• **Your instructions**:
Your answer should be the line containing "tilt_deg: -13.4" and each line after it through the end of the data below, repeated exactly.

[Camera settings data]
###
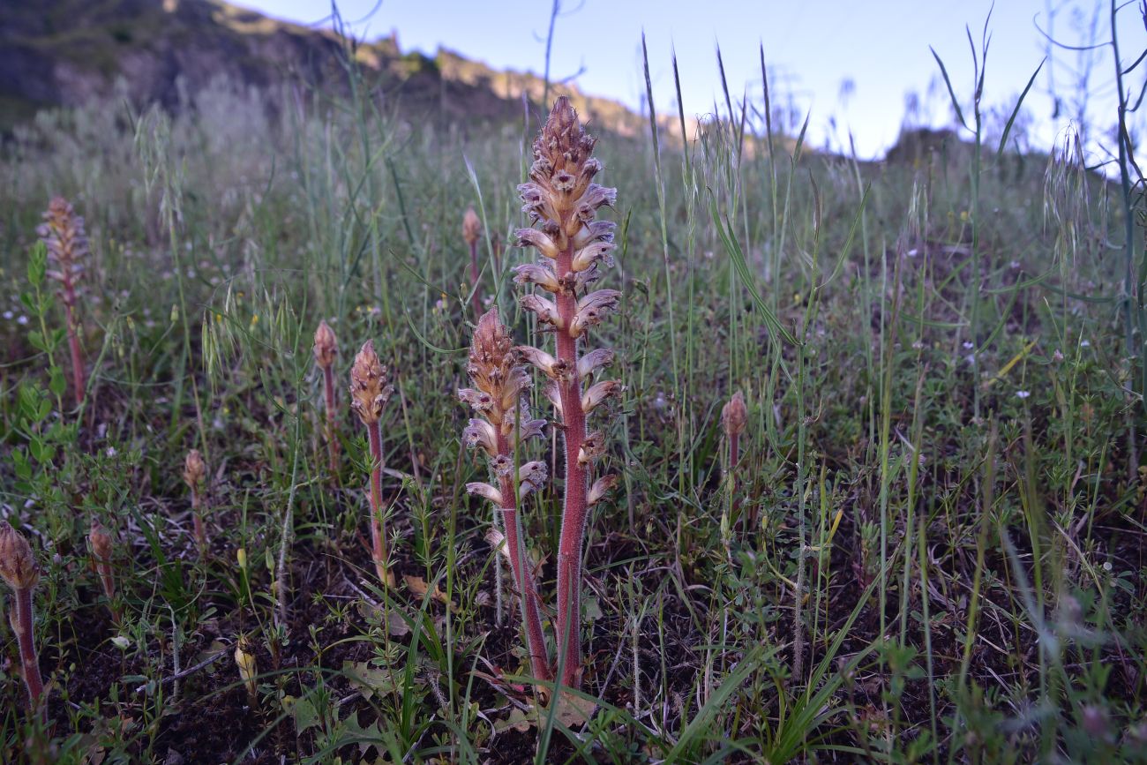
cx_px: 574
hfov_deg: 39.6
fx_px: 1593
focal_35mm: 50
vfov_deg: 27.0
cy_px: 382
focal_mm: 50
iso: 400
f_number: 9
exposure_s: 1/125
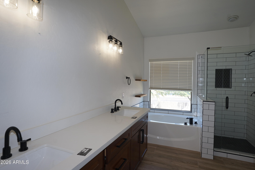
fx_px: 142
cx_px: 128
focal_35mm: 20
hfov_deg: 84.0
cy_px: 85
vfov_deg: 61.9
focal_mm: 20
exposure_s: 1/80
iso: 100
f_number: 4.5
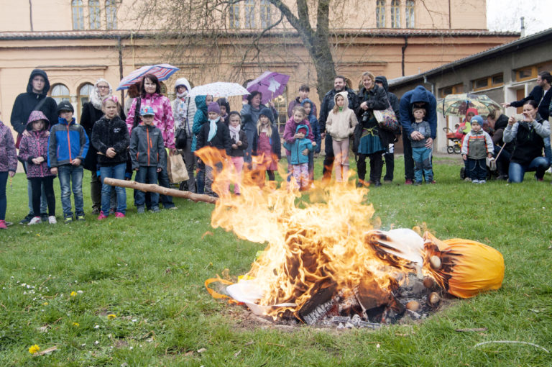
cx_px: 276
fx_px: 528
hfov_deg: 55.2
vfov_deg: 38.3
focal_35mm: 34
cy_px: 184
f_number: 9
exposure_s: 1/320
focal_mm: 23
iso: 400
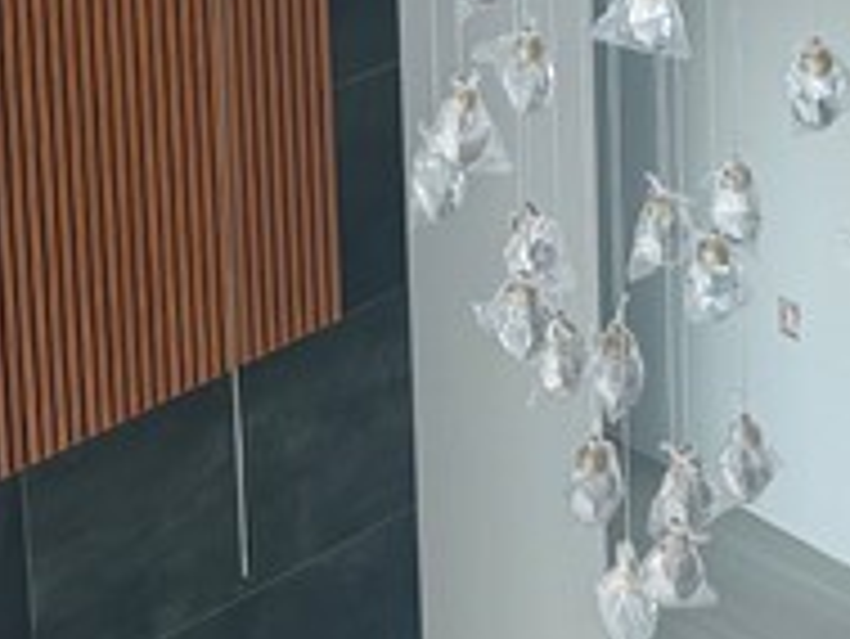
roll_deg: +1.7
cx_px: 454
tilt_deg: -13.4
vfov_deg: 10.6
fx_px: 3194
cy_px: -558
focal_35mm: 130
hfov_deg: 15.2
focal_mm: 6.76
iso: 80
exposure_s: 1/121
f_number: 1.78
###
• **Answer box**:
tilt_deg: -13.4
vfov_deg: 10.6
fx_px: 3194
cy_px: -558
focal_35mm: 130
hfov_deg: 15.2
focal_mm: 6.76
iso: 80
exposure_s: 1/121
f_number: 1.78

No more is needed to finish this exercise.